Gepubliceerd in PropertyNL Magazine nr. 7, 5 juli 2024

Door Arjen Praat en Rick Vlaskamp

In mei heeft advocaat-generaal mr. A.G.A. Nijmeijer juridisch advies uitgebracht* aan de Raad van State over de ‘uitdijende werking’ van het beroep tegen bestemmingsplannen en omgevingsplannen. Een gevolg van dit advies kan zijn dat er in de toekomst mogelijk meer omgevingsplannen vernietigd worden.

‘Uitdijende werking’

Als appellanten beroep hebben ingesteld tegen de vaststelling van een bestemmingsplan kan de raad een wijzigingsbesluit nemen voordat de rechter uitspraak heeft gedaan. Het beroep van de appellanten richt zich dan automatisch ook tegen dat wijzigingsbesluit. Dit volgt uit de Algemene wet bestuursrecht (artikel 6:19 Awb). Het artikel wordt ruim toegepast. Het gevolg daarvan is dat wijzigingsbesluiten, ook als ze weinig te maken hebben met het besluit waartegen beroep is ingesteld, onderdeel gaan uitmaken van de procedure. Dit wordt ook wel de ‘uitdijende werking van de procedure’ genoemd.

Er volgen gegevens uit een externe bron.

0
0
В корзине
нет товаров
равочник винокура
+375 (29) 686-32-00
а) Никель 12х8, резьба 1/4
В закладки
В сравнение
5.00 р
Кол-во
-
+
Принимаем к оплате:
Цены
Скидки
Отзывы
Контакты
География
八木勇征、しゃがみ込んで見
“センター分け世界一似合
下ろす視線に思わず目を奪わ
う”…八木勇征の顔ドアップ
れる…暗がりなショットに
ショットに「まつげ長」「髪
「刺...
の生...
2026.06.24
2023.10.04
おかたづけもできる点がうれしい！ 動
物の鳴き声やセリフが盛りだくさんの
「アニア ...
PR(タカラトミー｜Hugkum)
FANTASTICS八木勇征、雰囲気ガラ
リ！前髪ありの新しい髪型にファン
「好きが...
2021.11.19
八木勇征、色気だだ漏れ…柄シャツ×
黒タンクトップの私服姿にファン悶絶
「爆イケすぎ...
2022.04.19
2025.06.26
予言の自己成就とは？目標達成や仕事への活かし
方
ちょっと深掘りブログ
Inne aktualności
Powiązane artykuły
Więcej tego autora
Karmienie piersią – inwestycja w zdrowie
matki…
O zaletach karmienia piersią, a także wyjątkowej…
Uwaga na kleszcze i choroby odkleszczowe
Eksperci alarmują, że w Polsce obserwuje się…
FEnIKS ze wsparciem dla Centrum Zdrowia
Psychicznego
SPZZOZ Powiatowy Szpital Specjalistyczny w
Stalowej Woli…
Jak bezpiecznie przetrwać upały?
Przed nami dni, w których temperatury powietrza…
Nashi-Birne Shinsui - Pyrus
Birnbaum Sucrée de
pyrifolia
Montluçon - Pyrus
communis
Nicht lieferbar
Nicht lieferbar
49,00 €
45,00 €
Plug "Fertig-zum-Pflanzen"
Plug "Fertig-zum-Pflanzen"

Nu de Omgevingswet in werking is getreden, wordt deze ‘uitdijende werking’ mogelijk nog pregnanter. Dat komt doordat iedere gemeente per 1 januari 2024 één omgevingsplan heeft, in plaats van tientallen bestemmingsplannen. Er is dus sprake van één regeling; iedere wijziging van het omgevingsplan volgt op een eerdere wijziging van dezelfde planregeling. De verwachting is dan ook dat eventuele complicaties bij de toepassing van artikel 6:19 Awb onder de Omgevingswet substantieel toenemen.

Juridisch advies

De Afdeling bestuursrechtspraak van de Raad van State (kortweg: de Afdeling) heeft daarom haar staatsraad advocaat-generaal (AG), mr. A.G.A. Nijmeijer, verzocht om hierover een conclusie te vellen. Een conclusie is een juridisch advies aan de Afdeling en draagt bij aan de rechtsontwikkeling. Het bindt de Afdeling niet, en is dus ook geen uitspraak. De Afdeling zal het wel ter harte nemen bij het doen van de uitspraak in de zaak waarover zij de conclusie heeft verzocht.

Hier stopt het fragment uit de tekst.